Petit film sans réelle prétention, bien qu’adapté d’un roman de Michael Connely, « La défense Lincoln » a joui d’un succès non négligeable outre Atlantique. Premier premier rôle pour Matthew McConaughey (dit l’imprononçable) depuis fort longtemps (surtout dans un film honorable), l’acteur y fait montre d’un talent malheureusement sous exploité au cinéma et dont Brad Furman, son réalisateur, a su tirer parti avec intelligence.

A l’origine de « La Défense Lincoln » donc un roman de Michael Connely qui, une fois n’est pas coutume, lâche son enquêteur Harry Bosch (déjà représenté à l’écran par Clint Eastwood) pour explorer les arcanes du système judiciaire américain, tout comme le fait habituellement John Grisham, mais en mieux.

« La Défense Lincoln » narre les exploits d’un avocat à la gouaille ravageuse donc le principal trait de caractère, en dehors d’avoir installé son bureau sans sa voiture de marque Lincoln, est d’être à peu près aussi peu recommandable que ses clients.
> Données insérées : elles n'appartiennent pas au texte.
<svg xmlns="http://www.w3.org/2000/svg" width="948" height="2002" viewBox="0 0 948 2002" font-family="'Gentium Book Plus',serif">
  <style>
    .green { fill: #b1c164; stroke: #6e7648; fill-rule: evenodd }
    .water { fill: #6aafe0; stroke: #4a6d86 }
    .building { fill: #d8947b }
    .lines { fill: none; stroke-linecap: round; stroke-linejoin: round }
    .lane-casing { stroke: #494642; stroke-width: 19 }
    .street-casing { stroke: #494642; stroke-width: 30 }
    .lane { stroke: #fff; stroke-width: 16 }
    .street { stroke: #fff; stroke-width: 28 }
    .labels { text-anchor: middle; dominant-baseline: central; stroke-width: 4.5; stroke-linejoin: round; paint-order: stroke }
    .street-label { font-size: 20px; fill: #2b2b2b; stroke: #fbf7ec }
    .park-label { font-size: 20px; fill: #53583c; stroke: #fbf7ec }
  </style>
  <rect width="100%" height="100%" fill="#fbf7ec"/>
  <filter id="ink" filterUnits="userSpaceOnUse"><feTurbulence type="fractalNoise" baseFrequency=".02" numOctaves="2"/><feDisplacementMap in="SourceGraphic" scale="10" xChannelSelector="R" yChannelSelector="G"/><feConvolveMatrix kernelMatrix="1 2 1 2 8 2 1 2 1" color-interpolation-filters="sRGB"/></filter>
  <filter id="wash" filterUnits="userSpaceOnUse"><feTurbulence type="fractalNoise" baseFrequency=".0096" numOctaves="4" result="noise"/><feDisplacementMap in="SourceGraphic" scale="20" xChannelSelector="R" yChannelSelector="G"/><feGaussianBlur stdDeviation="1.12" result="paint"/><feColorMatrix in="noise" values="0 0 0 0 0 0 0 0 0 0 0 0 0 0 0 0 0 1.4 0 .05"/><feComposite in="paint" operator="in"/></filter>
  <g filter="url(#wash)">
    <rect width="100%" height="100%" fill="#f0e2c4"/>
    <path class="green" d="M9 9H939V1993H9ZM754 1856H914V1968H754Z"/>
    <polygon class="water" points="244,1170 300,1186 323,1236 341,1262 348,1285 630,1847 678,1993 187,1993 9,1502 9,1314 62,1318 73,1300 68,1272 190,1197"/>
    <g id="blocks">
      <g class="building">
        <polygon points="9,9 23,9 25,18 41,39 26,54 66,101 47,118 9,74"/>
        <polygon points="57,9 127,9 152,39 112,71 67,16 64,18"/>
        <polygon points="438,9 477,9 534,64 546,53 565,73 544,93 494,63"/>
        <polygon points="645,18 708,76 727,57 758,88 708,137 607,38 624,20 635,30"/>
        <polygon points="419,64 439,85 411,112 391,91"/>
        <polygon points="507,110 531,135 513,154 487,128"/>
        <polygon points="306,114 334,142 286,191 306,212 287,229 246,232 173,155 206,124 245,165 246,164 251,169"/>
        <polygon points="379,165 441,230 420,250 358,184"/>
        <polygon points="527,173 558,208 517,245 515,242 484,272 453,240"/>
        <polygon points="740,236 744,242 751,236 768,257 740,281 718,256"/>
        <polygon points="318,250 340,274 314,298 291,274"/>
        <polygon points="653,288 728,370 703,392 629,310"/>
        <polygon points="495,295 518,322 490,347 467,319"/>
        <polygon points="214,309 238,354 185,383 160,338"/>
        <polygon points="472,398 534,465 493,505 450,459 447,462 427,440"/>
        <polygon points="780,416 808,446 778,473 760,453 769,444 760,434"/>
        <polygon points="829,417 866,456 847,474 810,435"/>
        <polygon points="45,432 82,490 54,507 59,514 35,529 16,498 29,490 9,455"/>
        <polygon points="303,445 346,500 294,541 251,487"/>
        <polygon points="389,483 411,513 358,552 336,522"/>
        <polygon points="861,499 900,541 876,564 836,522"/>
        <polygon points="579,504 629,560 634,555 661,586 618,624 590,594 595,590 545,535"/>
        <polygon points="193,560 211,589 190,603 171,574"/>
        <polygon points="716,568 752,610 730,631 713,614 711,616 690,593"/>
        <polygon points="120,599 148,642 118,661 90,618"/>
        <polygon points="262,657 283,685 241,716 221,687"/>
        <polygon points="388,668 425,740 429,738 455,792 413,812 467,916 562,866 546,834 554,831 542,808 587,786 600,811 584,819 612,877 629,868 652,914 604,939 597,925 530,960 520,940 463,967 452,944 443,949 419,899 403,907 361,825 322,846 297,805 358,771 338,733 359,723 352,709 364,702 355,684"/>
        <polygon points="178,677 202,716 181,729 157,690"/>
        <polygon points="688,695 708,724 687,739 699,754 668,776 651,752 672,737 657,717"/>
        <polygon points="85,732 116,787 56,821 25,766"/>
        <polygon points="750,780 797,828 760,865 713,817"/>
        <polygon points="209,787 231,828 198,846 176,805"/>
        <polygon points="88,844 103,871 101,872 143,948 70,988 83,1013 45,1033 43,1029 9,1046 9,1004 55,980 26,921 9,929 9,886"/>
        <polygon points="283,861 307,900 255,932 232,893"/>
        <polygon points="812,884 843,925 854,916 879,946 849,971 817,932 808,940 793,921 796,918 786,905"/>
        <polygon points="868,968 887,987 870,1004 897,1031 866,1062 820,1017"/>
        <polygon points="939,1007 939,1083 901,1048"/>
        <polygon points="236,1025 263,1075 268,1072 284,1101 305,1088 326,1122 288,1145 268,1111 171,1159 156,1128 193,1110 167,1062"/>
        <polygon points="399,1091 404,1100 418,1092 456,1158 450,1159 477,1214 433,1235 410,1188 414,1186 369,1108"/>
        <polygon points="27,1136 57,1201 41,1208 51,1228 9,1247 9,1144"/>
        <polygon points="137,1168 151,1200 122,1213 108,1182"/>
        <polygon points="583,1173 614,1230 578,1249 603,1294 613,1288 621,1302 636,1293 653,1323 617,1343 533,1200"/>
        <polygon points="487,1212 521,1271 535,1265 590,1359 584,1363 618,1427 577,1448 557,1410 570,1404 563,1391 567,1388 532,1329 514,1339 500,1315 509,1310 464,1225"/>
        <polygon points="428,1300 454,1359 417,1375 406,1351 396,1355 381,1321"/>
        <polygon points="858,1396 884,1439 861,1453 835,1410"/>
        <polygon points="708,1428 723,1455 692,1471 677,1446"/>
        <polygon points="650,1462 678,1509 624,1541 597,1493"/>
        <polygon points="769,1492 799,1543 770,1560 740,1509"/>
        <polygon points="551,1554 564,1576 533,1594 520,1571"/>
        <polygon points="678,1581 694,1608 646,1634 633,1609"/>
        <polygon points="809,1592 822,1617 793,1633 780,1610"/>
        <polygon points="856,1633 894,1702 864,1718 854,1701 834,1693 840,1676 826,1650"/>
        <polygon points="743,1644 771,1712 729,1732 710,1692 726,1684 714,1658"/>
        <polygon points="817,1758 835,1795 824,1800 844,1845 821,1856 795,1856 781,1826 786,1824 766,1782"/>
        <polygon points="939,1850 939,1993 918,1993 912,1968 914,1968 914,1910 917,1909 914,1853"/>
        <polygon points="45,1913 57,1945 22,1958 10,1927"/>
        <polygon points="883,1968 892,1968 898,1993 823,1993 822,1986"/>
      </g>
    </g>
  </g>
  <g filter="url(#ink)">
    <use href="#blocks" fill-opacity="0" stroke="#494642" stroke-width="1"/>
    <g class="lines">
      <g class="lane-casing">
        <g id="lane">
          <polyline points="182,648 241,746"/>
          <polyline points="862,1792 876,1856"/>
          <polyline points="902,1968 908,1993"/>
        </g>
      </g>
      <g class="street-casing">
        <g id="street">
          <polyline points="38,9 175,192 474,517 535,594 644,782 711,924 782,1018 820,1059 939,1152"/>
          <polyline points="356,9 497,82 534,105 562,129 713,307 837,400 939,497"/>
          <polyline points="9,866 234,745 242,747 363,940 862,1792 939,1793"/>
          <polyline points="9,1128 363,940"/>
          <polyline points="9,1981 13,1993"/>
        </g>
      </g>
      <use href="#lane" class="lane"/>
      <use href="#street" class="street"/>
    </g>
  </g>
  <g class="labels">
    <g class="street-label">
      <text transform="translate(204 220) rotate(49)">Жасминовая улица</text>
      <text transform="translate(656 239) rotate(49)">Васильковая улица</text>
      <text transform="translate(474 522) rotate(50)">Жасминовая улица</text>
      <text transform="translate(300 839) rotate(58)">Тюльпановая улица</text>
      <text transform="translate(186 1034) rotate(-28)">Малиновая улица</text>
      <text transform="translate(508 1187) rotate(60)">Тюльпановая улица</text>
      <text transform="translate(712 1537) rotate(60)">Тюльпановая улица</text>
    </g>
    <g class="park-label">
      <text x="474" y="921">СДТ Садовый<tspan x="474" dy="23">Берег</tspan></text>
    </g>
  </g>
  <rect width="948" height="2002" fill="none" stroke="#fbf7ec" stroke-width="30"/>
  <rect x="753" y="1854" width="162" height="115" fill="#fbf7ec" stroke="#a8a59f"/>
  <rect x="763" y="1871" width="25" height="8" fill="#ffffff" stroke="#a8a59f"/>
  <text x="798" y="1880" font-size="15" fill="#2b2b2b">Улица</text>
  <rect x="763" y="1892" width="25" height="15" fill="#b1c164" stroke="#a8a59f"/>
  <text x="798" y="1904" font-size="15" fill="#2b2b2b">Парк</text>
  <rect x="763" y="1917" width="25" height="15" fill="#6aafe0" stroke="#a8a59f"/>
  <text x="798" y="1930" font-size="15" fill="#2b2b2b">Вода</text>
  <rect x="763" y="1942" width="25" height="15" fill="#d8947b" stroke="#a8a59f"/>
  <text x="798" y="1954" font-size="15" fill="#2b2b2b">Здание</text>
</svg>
Michael Haller donc, est engagé par un jeune homme issu d’une riche famille afin de le défendre contre une prostituée qui l’accuse de tentative de viol et d’agression. Si Haller flaire d’abord une manigance visant à dépouiller son client, les faits se révèlent rapidement bien plus complexes et Michael de se rendre compte qu’il est tombée dans une farce dont il pourrait bien être le dindon. On se croirait en pleine affaire DSK !

Michael Connely étant aux commandes de l’intrigue, soyez rassurés, vous n’aurez pas le temps de vous ennuyer. Le bonhomme sait y faire pour accrocher son lecteur (et ici le spectateur) et en bon camarade, Brad Furman a le talent, l’intelligence et la modestie de lui être fidèle et même de mettre son texte et son intrigue en valeur. Ce qui pour un premier film est à souligner.

Avec son côté beau gosse qui s’encanaille dans les bas fonds de Los Angeles, Matthew McConaughey porte sur ses épaules un film nerveux, malin et jamais ostentatoire. Si bien que son sourire aussi agaçant soit-il clot merveilleusement le dernier plan du film. Les seconds rôles assez prestigieux ne sont pas pour rien non plus dans la réussite du film. Ainsi Marisa Tomei, Ryan Philippe, William H. Macy, Michaela Conlin ou encore Bryan Cranston (père de famille dans la série « Malcolm ») nourrissent le film de leur présence avec talent et humilité.

Décidément, et sans être le thriller de la décennie, « La Défense Lincoln » demeure un film travaillé, bien charpenté, prenant et finalement très réussi qui fait honneur à l’auteur du roman dont il est inspiré. Il révèle du même coup un réalisateur à suivre et un acteur qu’on avait un peu oublié depuis son joli rôle de prêtre dans « Contact ».